If Hollywood and major networks need any validation that historical dramas can be done and done right, they should look no further than the History Channel miniseries Hatfields & McCoys. Now, while I cannot be a hundred percent certain that everything presented in the series is historical fact, the one thing the producers pulled off successfully was in creating a very authentic feel in their depiction of 19th Century Appalachia. The writing, performances, cinematography, and music were all top-notch, and History pulled out all the stops to let people know that this was a program worth watching.
And all that hard work has paid off in a big way. Part One, which aired this past Monday, was viewed by a record-setting 13.9 million people, beating such shows as “America’s Got Talent” and “The Bachelorette” in the ratings for that night. Part Two aired Tuesday night, and was seen by 13.1 million viewers, proving the series was not a one-hit wonder. And Part Three, which aired last night, was viewed by 14.3 million viewers, cementing the series as a complete success. History’s decision to venture into scripted drama has proven to be a good one, with critics and audiences praising the show for its dramatic look at this infamous feud.
Now, what does this all have to do with To Appomattox? Well, it definitely helps the series, and other historical projects, in a tremendous way. These numbers show that there is an audience out there for historical drama. If a series is given a chance, and put in the right hands in terms of actors, producers, directors, etc., then networks and film studios have a major chance to present actual stories from our history in exciting and authentic ways. This also shows that there is no need for a great deal of poetic or artistic license. The real stories are dramatic enough, and if done correctly, can be as powerful and emotional as any fictional tale that can be told.

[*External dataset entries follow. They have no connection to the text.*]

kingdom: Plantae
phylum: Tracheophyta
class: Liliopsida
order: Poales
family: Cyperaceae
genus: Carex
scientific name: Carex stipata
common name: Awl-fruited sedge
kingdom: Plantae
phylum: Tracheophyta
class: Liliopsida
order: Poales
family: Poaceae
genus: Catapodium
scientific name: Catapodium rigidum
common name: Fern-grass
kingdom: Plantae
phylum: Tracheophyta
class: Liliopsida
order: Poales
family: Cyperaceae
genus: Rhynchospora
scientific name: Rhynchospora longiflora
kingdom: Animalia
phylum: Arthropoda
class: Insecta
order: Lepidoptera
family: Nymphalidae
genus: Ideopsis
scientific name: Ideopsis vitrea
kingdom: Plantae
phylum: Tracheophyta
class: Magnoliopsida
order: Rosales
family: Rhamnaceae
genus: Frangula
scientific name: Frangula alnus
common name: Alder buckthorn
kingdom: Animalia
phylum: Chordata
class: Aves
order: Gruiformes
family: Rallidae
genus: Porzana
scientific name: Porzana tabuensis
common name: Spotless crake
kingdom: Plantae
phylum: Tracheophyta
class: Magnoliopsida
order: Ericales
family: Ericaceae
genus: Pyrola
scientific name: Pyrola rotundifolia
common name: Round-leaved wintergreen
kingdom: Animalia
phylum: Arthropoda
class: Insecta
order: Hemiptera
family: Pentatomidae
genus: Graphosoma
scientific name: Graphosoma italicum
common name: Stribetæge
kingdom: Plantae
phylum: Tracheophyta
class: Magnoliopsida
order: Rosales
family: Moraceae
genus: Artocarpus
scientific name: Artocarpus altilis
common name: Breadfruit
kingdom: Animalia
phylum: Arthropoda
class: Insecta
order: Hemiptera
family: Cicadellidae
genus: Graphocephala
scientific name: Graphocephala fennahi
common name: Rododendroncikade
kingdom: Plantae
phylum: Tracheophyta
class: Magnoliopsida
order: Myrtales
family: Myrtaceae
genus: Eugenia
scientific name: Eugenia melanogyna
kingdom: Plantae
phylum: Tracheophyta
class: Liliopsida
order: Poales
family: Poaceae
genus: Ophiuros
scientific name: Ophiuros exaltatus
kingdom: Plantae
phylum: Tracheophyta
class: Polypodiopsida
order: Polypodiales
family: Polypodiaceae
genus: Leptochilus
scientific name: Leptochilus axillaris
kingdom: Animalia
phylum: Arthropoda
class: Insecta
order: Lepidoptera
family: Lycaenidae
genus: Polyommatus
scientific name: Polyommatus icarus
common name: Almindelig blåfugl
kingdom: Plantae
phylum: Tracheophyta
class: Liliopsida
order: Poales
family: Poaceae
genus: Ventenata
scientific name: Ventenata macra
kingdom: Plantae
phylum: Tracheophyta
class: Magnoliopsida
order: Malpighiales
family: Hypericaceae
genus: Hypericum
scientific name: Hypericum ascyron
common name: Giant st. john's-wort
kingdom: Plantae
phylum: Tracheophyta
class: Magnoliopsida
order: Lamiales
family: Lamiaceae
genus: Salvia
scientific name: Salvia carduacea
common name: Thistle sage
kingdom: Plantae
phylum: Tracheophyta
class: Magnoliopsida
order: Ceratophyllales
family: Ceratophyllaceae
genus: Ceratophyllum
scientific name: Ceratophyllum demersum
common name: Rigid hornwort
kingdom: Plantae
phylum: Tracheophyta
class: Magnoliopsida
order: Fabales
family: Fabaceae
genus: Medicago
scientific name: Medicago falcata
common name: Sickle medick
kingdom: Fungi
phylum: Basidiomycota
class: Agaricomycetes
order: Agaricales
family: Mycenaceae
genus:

In closing, History has proven with Hatfields & McCoys that real-life stories can be told in a very dramatic and authentic way, and that there is an audience out there for these type of programs. It is my hope that the major movie studios and networks will look at the success of this miniseries, and begin to look at ways to tell these stories without overdoing it on artistic license. And when To Appomattox airs next year, it will prove that their are more factual stories from our nation’s history to be told, and can be done in entertaining and thought-provoking ways.